For you see, this is just one of many impoverished villages around the world, and probably neither the one suffering most nor the one where he can have the biggest impact cheaply. He should instead go to the List of Suffering Villages™ and pick the one where he can do the most good. And that’s assuming it’s not better for him to just become an investment banker and donate all his money.
But to make this decision, first the village must be on the list.
We live in a world where every village has a Wikipedia entry. But in other areas, there are a large number of local problems where the resources needed to raise awareness about the problem are a substantial fraction of the resources needed to solve it. In these cases, working on it immediately can be more effective than trying to get it properly prioritized and allocated to the most efficient person.
For comparison, consider personal productivity. The philosophy of Getting Things Done is all about moving tasks into a centralized system so you can do them at an optimal time. But, there’s an exception: if something takes less than two minutes, you should do it now.
In altruism, this looks like: If you see someone bleeding on a deserted street, you call 911 instead of weighing its impact it against all the phone calls to Congress you should be making. But it also applies in cases where the cost/benefit ratio is less extreme.

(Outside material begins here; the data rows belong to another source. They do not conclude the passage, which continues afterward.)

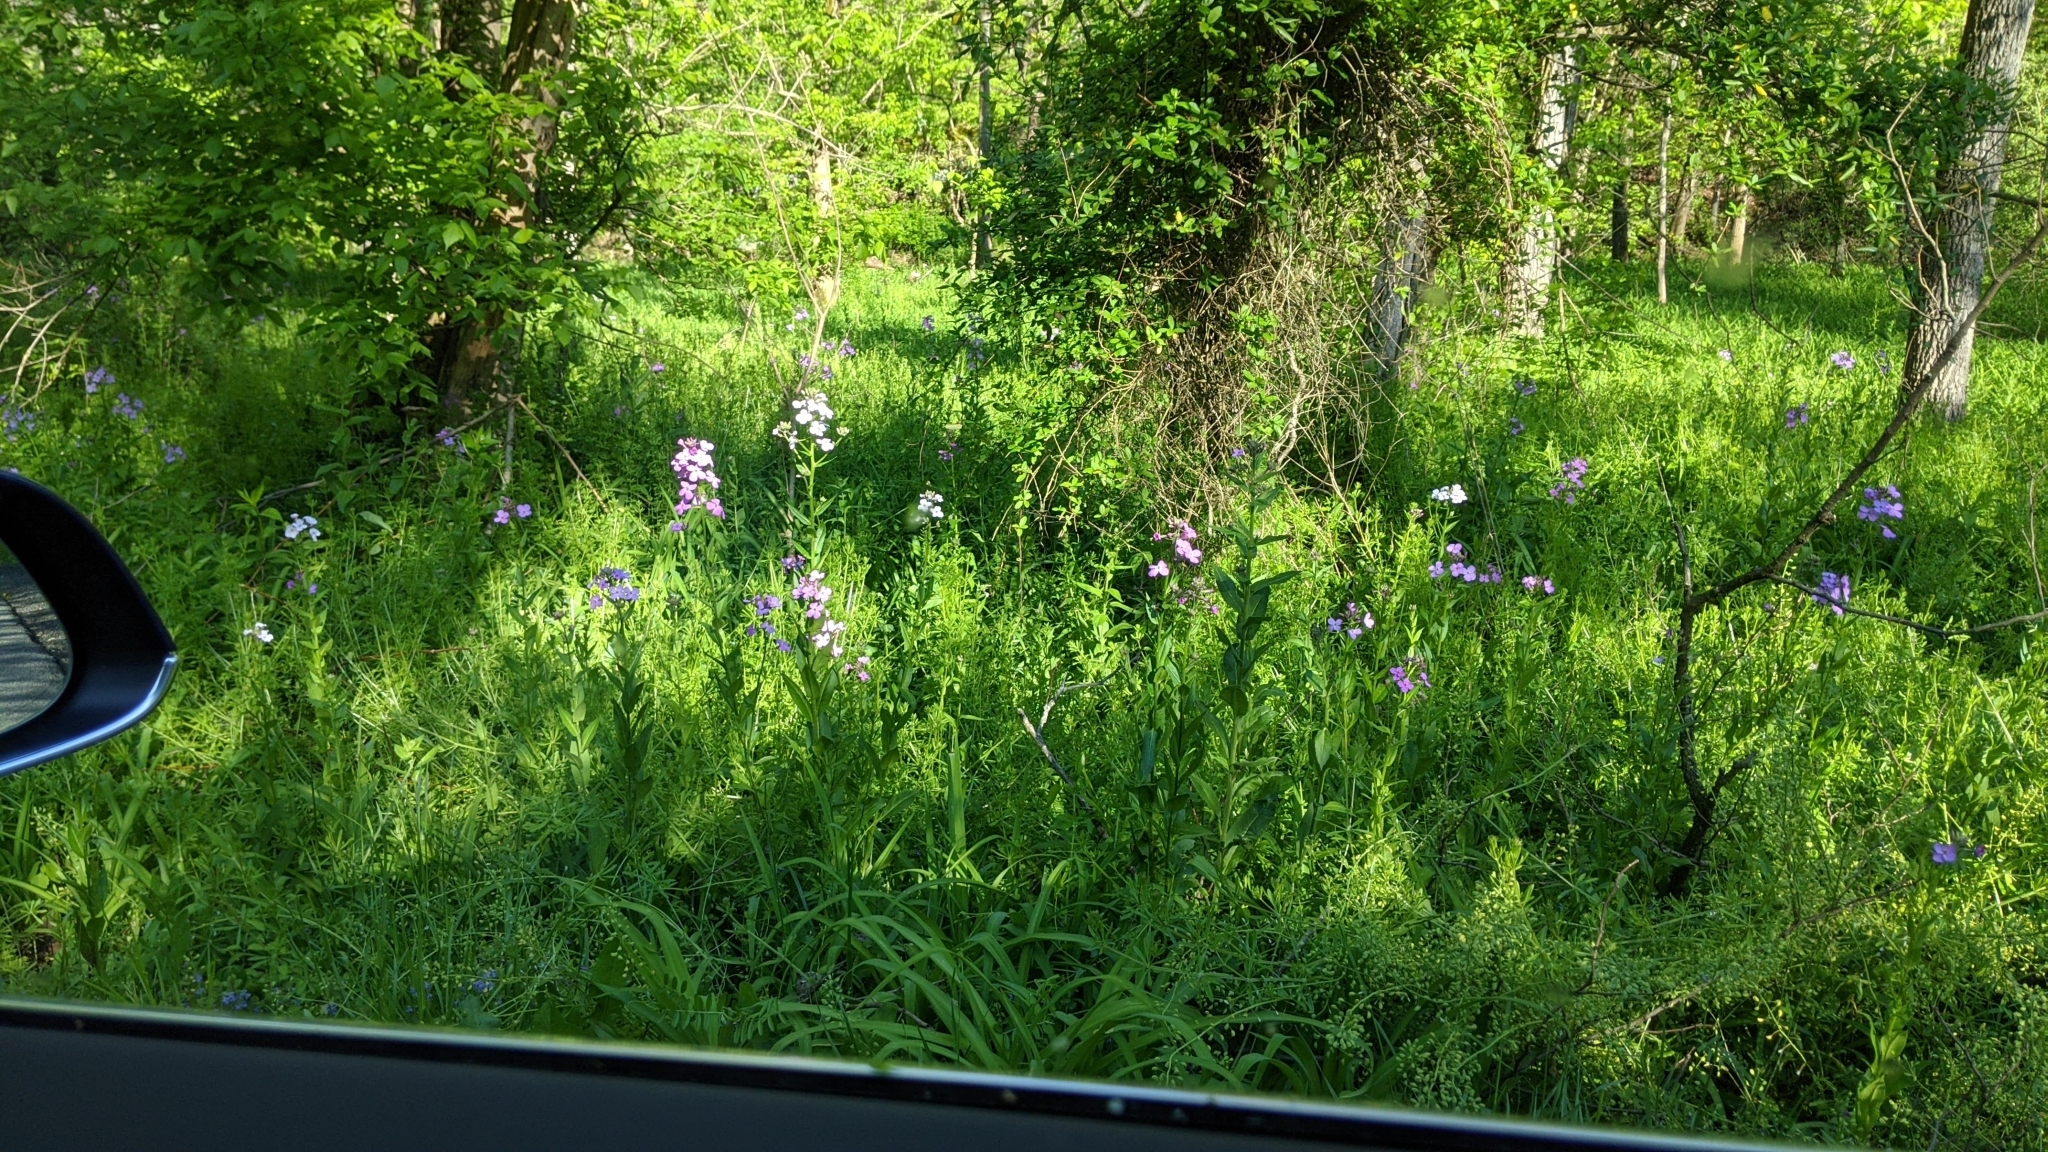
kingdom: Plantae
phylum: Tracheophyta
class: Magnoliopsida
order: Brassicales
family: Brassicaceae
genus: Hesperis
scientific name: Hesperis matronalis
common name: Dame's-violet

This is most evident in obscure political causes. Suppose you’re a skilled professional whose time is worth $100/hour. One day, you realize that your local town council can produce 10 million utilons by adopting policy X. You think you can convince them to adopt this policy by spending 500 hours running a campaign. But, an experienced campaign manager whose time is worth $80/hour could do it in 250 hours. If you do it: $50,000 for 10 million utilons. If he does it: $20,000 for 10 million utilons. Profit!
But what if you need to spend 50 hours finding and interviewing candidates for the campaign manager, and another 100 hours explaining the problem to him and introducing him to important people in your town? Now you’re up to $35,000 for the campaign manager. And what if there’s a 100% chance of success if you do it yourself, versus only a 70% chance if you try to hire someone else (who, of course, may not be as good as his resume claims)? Now you’re looking at 200 utilons/$ in expectation whether you do it yourself or hire someone. If you’re at all risk-averse, then…..this is how it can make sense for a professional engineer to wind up running a political campaign.
So, the problems of cause-neutrality are the same as the problems of delegating any other task. Risk, transaction costs, and management can eat up all the efficiency gains.
This idea means you should weaken the recommendations of cause-neutrality to: spend resources on your pet causes in an amount inversely proportional to how well-known the cause is. If you have a burning hatred of cancer because it killed your parents, you should probably still give your money to malaria organizations rather than cancer researchers. But if there’s an epidemic of salmonella in a small town you’re visiting and you happen to be a famous doctor, it can still be effective to spend time helping salmonella patients rather than trying to bring in nurses so you can go do famous-doctor-y things.